Few institutions use gastric tonometry in clinical practice because it has been severely questioned in the aspect of its methodology and physiology meaning. As our study provided some evidence supporting the use of this technique, this may indicate that the pHi and \( {P}_{C{O}_2} \) gap represent a physiological state in which changes could affect the prognosis of critical care patients. The current explanations of the physiological meaning of this technique are divergent; we believe the pHi or \( {P}_{C{O}_2} \) gap is not a simplex index indicating a simplex meaning, but is a compound index of multiple physiological or pathophysiological states. If convincing and profound interpretation for gastric tonometry is raised by future researchers, this technique may return to clinical practice.

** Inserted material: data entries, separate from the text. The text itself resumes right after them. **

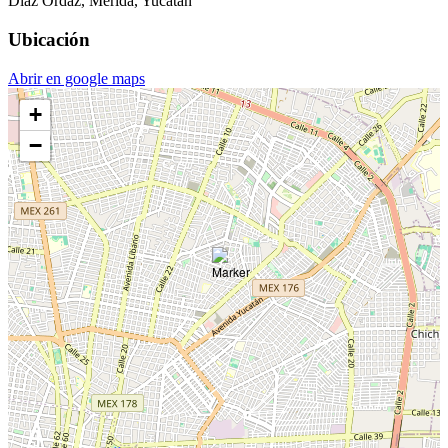
Diaz Ordaz, Mérida, Yucatán
Ubicación
Abrir en google maps
+
−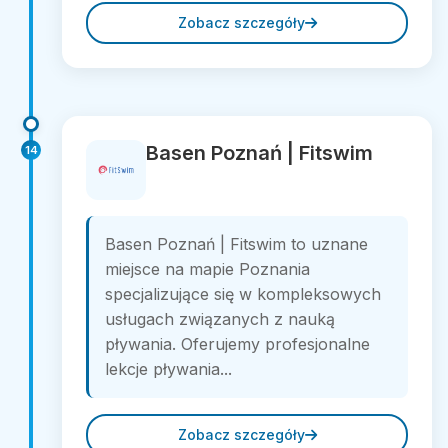
Zobacz szczegóły
Basen Poznań | Fitswim
14
Basen Poznań | Fitswim to uznane
miejsce na mapie Poznania
specjalizujące się w kompleksowych
usługach związanych z nauką
pływania. Oferujemy profesjonalne
lekcje pływania...
Zobacz szczegóły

Some limitations to this meta-analysis deserve discussion. First of all, although the heterogeneity of most outcomes was not significant, the clinical baseline characteristics of included patients were not the same among the six studies (Table 1); this may make our study underpowered to detect concealed but important differences between gastric tonometry guided therapy and controls, but may also indicate that gastric tonometry guided therapy is universal for various kinds of patients. Second, these RCTs defined different normal values of pHi and the treatment guidelines of experimental and control groups were also differential; this could result in heterogeneous outcomes of patients and then underestimation or exaggeration of the conclusion of this study. Another limitation was that one study did not mention whether their patients received gastric acid inhibition [16], so the precise value of pHi may be affected to a degree. Finally, Correa-Martin and colleagues performed two studies and demonstrated that tonometry was sensitive to the increase of intra-abdominal pressure [34,35], but none of the included six studies excluded patients with high intra-abdominal pressure.

Conclusions

Gastric tonometry guided therapy can reduce total mortality of critical care patients. Treatments that improve organ microcirculation may be recommended for resuscitation of critical care patients if not contraindicated. Gastric tonometry guided therapy may be more effective in some specific critical care patients. Further investigation needs to be carried out to interpret the physiological meaning of gastric tonometry.

Key messages

  • Gastric tonometry guided therapy can reduce total mortality of critical patients.

  • Some specific critical care patients may be more sensitive to gastric tonometry guided therapy.